Eurostat will see its role elevated from an EU statistics agency that can ask "a limited set of questions" to a body that can demand more information about countries' national accounts, including sending frequent missions to countries showing "suspicions of deviations," according to European Commission officials.

The new procedures will only apply to a category of countries which have excessive deficits according to the bloc's rules – that is national debt above 3% of GDP – insisted a spokesman from the European Commission.

Diplomats attending rounds of meetings yesterday and today said the draft regulation, which is one of a plethora of measures for stricter budgetary surveillance under discussion, would be approved with little debate.

In January, Greece unnerved both the Union and markets with the news that the country's previous centre-right government had revised down the true size of the country's national debt from 12.7% to 7.7% (EURACTIV 13/01/10).

Commission officials say they are positive about Eurostat's new role as it will enable EU staff to vet both national and local accounts.

"Previously we could just carry out a technical visit to assess the accounting methodologies and there were limited number of questions we could ask," said a spokesperson for the EU executive.

'New stage has been reached'

"Though we will not have full-audit power, more like semi-audit power, we can send frequent technical missions to assess countries when there are suspicions of deviations," the spokesperson added.

"It is a European inspection of sorts.

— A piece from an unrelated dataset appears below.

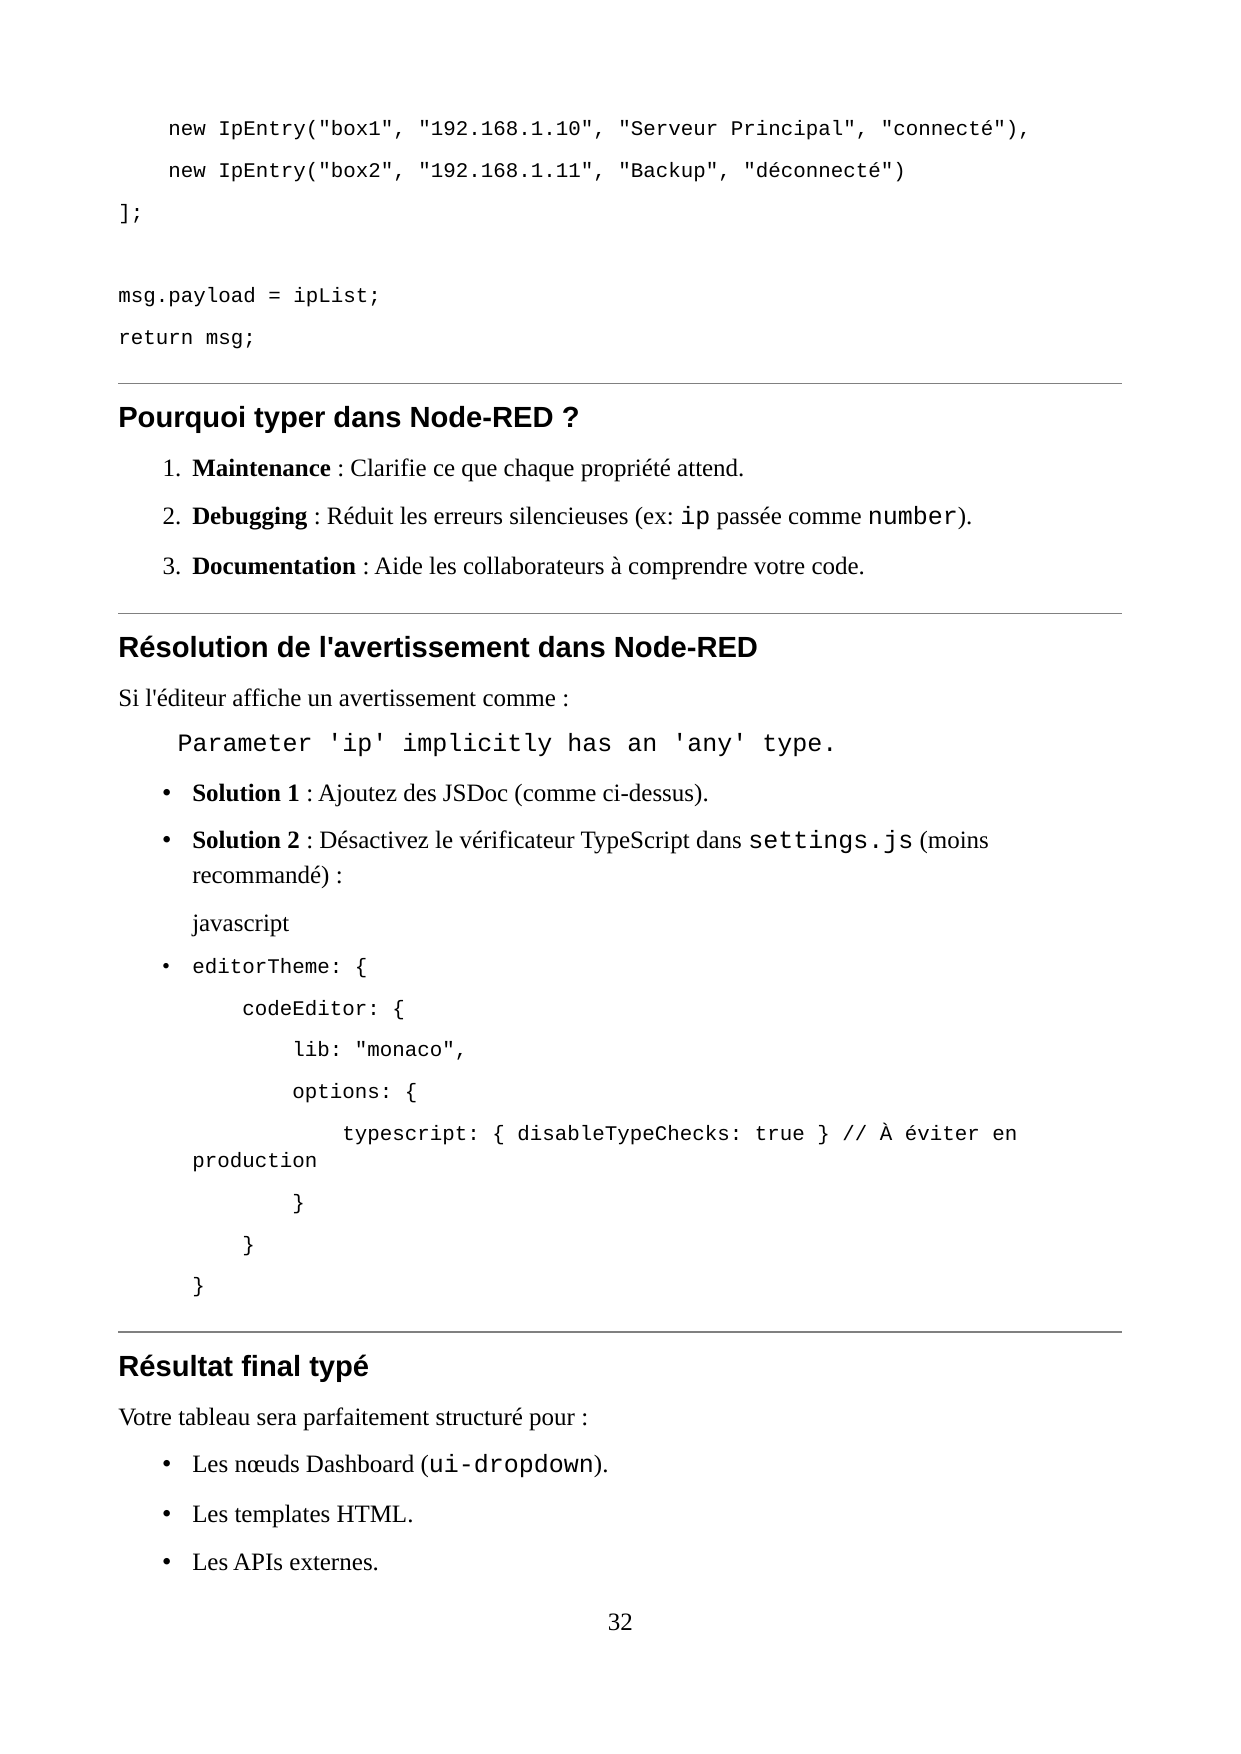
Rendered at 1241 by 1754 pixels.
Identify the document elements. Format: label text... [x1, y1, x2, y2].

Therefore it is an important leap forward, conceptually-speaking. A new stage has been reached. This is pretty good news for European statistical governance," added a diplomat from a large member state.

Hungary is the latest country to give investors grief as its forint currency dropped to a year low, sending borrowing costs sky-high.

Yesterday Hungarian officials tried to distance themselves from speculation that they were facing a Greek-like crisis by announcing structural changes to rein in deficits.

"It is quite extravagant that such budgetary readjustments are taking place. It brings to mind unpleasant precedents," speculated a Brussels-based diplomat.

"It is very clear that the objective of this Ecofin [meeting of EU finance ministers] is also to know exactly what the situation in this country is," the diplomat added.

The revelation, in January 2010, that Greece's deficits were actually twice the size than originally reported led to serious downgrades in Greek sovereign debt and new lows in the euro currency.

Hammered by markets, Greece has pledged to cut its double-digit budget gap to below the EU's 3% of GDP limit by 2012.

In March 2010, the European Commission drew up plans to beef up the oversight powers of the bloc's Luxembourg-based statistics body, Eurostat, to ensure that countries report the true size of their deficits.

Established in 1953, Eurostat's main function is to supply data to the various departments – directorates-general - of the European Commission and other EU institutions to help them implement EU policies.

Since European Monetary Union in 2002, which heralded the introduction of the euro currency, Eurostat has also been responsible for overseeing statistics collection in candidate countries.